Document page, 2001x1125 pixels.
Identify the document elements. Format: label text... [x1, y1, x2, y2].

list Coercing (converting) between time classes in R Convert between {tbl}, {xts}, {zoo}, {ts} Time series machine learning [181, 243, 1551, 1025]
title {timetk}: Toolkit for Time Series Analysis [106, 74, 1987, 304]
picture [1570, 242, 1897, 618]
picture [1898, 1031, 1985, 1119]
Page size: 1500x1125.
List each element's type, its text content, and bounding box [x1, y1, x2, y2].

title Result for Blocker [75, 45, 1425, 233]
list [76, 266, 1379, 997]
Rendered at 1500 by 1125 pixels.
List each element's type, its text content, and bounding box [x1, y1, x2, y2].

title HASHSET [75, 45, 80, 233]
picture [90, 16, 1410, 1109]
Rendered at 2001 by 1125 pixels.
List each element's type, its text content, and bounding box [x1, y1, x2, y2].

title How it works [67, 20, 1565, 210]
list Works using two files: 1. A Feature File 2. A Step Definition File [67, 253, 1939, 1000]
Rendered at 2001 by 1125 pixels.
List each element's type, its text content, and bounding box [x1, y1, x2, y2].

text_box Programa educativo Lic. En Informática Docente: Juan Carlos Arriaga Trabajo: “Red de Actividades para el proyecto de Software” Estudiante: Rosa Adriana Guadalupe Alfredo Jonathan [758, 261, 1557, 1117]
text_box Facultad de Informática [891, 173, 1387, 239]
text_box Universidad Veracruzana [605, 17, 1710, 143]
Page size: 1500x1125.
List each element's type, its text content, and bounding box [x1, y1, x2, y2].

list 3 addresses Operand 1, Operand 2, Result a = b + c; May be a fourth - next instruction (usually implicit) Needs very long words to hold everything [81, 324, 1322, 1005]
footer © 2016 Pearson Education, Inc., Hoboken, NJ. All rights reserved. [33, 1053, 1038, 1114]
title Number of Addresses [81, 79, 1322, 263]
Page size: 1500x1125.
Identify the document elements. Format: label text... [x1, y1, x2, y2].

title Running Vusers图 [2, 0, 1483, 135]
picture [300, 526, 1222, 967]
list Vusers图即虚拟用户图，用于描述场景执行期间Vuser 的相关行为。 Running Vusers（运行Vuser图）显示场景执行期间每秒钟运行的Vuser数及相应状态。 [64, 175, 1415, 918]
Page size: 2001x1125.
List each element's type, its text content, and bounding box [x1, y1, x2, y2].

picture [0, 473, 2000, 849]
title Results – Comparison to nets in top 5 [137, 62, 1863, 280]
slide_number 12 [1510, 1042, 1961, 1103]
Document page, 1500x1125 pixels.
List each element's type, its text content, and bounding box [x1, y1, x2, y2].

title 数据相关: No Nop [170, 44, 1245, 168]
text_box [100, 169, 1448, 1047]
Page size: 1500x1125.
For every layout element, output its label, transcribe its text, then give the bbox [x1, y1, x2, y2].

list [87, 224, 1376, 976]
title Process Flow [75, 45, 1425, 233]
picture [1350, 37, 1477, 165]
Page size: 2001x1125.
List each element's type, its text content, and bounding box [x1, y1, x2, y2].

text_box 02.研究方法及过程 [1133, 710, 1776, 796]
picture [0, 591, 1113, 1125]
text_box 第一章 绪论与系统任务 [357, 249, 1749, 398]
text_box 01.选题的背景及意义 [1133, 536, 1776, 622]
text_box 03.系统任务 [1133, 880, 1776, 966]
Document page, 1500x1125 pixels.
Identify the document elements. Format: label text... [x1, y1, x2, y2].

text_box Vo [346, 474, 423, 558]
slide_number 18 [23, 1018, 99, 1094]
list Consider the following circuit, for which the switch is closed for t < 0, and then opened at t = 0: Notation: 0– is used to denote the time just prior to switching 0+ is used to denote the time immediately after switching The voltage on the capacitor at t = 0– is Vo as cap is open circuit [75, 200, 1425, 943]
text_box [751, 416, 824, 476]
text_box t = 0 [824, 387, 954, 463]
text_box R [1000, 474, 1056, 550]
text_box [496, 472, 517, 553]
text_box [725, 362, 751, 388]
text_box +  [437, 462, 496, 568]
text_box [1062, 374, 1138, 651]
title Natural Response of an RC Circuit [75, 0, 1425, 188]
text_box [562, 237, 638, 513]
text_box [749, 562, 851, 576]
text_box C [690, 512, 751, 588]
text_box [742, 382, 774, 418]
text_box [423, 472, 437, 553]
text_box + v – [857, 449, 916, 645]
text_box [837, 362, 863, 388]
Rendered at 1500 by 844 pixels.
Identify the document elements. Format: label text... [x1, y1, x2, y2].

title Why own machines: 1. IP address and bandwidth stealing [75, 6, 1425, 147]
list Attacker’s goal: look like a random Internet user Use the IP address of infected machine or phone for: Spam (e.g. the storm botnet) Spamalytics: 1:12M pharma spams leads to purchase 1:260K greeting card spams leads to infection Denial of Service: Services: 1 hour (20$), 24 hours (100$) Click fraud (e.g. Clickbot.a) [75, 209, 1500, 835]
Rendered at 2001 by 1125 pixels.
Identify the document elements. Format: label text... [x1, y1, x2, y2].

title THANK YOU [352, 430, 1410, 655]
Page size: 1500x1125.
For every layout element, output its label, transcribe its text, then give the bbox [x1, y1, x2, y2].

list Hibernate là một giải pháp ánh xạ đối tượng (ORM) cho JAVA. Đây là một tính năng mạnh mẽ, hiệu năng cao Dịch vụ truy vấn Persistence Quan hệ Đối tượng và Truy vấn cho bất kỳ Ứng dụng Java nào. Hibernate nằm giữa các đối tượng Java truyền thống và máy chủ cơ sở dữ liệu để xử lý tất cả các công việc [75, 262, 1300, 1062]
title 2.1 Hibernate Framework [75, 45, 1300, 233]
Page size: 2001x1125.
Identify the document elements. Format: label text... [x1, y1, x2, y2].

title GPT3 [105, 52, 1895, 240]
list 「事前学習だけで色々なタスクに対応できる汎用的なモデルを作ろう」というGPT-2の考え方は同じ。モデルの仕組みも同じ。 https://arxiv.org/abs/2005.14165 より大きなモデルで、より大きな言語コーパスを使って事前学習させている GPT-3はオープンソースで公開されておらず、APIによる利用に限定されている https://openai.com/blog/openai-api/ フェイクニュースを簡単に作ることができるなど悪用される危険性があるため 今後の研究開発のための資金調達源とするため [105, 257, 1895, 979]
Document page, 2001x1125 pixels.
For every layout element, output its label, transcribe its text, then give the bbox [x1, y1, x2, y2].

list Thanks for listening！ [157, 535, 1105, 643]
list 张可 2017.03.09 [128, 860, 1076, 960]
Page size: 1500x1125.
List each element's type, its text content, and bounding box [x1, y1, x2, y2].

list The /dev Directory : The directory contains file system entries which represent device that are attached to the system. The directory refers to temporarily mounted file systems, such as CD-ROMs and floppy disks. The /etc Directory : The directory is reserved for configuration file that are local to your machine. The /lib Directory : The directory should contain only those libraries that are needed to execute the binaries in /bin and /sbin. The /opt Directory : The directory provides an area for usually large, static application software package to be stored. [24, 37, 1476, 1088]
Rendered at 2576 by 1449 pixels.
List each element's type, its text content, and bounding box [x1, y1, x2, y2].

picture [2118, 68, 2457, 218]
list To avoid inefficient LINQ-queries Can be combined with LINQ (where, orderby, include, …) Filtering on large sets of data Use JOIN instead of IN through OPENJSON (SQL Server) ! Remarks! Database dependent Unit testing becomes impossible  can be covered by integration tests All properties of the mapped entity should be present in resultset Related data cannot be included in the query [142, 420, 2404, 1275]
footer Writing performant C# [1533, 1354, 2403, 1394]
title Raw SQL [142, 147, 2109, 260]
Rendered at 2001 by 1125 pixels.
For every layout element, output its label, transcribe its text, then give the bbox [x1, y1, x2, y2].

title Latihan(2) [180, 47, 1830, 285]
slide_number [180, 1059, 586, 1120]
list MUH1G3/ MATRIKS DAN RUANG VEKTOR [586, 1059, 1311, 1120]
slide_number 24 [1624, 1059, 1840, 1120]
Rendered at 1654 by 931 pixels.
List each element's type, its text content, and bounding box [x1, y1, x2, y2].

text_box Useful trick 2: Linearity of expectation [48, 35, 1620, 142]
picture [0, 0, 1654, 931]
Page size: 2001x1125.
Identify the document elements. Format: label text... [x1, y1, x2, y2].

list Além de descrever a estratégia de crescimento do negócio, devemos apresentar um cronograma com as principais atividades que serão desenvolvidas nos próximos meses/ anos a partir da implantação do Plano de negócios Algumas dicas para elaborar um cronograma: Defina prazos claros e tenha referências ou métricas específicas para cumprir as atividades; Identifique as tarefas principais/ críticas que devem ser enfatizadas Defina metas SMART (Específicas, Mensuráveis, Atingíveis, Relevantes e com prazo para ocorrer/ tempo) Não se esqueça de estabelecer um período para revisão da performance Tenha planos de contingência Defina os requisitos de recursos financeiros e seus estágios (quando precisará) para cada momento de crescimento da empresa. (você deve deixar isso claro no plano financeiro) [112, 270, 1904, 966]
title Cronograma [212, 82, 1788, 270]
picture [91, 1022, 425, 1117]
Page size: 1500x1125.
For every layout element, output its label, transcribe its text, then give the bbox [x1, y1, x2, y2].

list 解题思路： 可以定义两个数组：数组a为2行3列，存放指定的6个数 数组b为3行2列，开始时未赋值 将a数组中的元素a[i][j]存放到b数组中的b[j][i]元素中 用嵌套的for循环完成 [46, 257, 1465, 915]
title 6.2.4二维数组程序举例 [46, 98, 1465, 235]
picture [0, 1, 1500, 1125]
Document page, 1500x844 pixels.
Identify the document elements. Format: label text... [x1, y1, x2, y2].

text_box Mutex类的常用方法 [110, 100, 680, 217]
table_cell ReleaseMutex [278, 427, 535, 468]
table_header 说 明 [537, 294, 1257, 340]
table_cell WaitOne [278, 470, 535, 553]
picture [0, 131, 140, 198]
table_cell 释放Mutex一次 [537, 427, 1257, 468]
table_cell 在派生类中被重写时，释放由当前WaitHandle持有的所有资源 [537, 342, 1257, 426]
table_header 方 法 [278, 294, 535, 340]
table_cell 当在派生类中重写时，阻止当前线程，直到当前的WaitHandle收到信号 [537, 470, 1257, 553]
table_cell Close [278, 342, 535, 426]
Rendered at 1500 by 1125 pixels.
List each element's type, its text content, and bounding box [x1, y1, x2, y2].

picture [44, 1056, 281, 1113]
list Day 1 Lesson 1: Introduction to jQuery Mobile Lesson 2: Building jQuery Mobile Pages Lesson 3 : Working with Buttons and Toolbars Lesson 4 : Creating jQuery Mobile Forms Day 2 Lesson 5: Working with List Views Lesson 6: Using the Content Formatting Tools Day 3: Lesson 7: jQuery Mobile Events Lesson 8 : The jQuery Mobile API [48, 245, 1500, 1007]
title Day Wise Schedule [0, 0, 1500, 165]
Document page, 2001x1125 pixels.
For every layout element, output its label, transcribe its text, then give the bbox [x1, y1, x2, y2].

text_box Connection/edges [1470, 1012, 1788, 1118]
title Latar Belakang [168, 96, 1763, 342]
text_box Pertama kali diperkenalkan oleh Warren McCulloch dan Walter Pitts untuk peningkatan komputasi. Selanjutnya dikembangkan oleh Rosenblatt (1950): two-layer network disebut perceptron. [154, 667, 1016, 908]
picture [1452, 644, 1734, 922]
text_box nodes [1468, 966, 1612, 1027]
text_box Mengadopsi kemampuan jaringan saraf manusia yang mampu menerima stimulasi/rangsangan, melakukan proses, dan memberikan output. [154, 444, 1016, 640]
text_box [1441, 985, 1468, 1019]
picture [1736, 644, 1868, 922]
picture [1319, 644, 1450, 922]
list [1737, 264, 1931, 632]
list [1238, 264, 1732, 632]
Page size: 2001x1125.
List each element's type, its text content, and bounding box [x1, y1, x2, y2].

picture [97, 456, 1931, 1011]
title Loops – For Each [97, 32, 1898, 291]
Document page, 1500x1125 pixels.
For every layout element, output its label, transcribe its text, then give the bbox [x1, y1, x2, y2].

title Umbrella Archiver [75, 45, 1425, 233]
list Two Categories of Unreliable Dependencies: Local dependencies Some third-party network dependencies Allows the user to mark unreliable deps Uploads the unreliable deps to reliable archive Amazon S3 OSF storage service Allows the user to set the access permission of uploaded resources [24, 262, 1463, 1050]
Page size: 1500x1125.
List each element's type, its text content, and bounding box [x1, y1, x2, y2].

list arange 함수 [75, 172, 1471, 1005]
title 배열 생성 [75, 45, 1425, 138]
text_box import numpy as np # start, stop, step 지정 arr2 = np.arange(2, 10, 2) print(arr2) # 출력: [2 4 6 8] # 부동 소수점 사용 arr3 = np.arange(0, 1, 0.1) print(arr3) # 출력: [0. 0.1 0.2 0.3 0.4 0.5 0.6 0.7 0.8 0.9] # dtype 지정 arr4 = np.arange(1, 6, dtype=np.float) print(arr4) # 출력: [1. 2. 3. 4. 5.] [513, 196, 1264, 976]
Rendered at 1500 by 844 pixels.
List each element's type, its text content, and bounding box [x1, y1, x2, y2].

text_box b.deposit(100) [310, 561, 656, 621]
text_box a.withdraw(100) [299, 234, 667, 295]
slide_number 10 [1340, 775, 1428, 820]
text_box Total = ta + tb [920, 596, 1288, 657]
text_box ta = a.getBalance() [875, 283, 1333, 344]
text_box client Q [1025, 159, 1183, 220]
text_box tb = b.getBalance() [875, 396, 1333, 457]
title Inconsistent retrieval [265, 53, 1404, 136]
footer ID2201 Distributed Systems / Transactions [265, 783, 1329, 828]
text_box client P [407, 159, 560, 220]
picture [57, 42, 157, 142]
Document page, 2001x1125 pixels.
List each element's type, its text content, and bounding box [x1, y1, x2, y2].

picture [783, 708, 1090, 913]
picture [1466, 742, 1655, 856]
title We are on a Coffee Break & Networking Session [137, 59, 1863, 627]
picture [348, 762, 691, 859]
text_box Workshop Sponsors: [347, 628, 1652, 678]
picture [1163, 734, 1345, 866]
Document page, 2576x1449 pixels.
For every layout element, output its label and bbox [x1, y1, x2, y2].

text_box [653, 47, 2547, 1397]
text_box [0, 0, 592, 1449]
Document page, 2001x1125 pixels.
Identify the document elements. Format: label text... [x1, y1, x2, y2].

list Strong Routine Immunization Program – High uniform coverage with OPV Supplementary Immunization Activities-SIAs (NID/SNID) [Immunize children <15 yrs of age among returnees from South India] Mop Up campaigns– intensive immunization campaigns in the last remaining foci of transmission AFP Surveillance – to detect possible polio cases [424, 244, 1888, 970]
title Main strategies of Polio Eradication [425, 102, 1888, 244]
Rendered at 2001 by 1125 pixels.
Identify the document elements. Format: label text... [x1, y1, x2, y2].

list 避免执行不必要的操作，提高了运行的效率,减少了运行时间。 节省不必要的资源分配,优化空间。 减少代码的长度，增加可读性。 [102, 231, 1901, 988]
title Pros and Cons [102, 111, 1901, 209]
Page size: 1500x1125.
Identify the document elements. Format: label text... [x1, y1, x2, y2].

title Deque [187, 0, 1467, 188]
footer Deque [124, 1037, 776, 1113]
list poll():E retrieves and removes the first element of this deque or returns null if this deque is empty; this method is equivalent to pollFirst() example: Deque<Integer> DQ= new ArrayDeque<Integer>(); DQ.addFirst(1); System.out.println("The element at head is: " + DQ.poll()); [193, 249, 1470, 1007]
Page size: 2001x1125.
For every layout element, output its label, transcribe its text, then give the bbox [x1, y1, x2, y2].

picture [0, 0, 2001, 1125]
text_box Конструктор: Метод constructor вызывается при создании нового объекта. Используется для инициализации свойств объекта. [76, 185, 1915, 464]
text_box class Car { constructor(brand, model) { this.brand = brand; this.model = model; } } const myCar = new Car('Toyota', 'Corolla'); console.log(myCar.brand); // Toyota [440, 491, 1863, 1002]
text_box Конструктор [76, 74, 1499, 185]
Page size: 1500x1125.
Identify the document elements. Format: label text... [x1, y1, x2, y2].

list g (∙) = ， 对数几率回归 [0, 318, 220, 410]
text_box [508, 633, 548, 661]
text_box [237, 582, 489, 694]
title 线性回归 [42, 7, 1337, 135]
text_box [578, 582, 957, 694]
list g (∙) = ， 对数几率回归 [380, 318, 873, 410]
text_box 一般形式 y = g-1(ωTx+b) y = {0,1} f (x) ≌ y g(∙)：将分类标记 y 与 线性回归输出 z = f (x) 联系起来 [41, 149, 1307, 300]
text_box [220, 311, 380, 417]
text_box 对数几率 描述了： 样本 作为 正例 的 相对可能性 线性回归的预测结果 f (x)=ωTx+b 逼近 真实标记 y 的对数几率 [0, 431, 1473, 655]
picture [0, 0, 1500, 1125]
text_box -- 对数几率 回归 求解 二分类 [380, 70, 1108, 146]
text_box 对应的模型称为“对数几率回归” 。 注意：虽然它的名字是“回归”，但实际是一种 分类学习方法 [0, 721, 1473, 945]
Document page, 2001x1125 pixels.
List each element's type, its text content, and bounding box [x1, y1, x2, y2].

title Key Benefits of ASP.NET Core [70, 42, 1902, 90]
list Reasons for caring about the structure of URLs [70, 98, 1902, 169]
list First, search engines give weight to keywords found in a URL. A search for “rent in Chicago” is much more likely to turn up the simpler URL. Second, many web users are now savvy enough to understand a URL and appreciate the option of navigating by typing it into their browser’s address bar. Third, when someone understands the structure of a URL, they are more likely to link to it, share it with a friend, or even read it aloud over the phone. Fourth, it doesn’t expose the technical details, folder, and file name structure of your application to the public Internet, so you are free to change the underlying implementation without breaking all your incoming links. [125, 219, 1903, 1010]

.....

§ **Exercise prompt**
In your answer, include only the lines above starting at the line that holds "Rendered at 2576 by 1449 pixels." and ending at the line that holds "Rendered at 1654 by 931 pixels.", copied exactly.

§ **Answer section**
Rendered at 2576 by 1449 pixels.
List each element's type, its text content, and bounding box [x1, y1, x2, y2].

picture [2118, 68, 2457, 218]
list To avoid inefficient LINQ-queries Can be combined with LINQ (where, orderby, include, …) Filtering on large sets of data Use JOIN instead of IN through OPENJSON (SQL Server) ! Remarks! Database dependent Unit testing becomes impossible  can be covered by integration tests All properties of the mapped entity should be present in resultset Related data cannot be included in the query [142, 420, 2404, 1275]
footer Writing performant C# [1533, 1354, 2403, 1394]
title Raw SQL [142, 147, 2109, 260]
Rendered at 2001 by 1125 pixels.
For every layout element, output its label, transcribe its text, then give the bbox [x1, y1, x2, y2].

title Latihan(2) [180, 47, 1830, 285]
slide_number [180, 1059, 586, 1120]
list MUH1G3/ MATRIKS DAN RUANG VEKTOR [586, 1059, 1311, 1120]
slide_number 24 [1624, 1059, 1840, 1120]
Rendered at 1654 by 931 pixels.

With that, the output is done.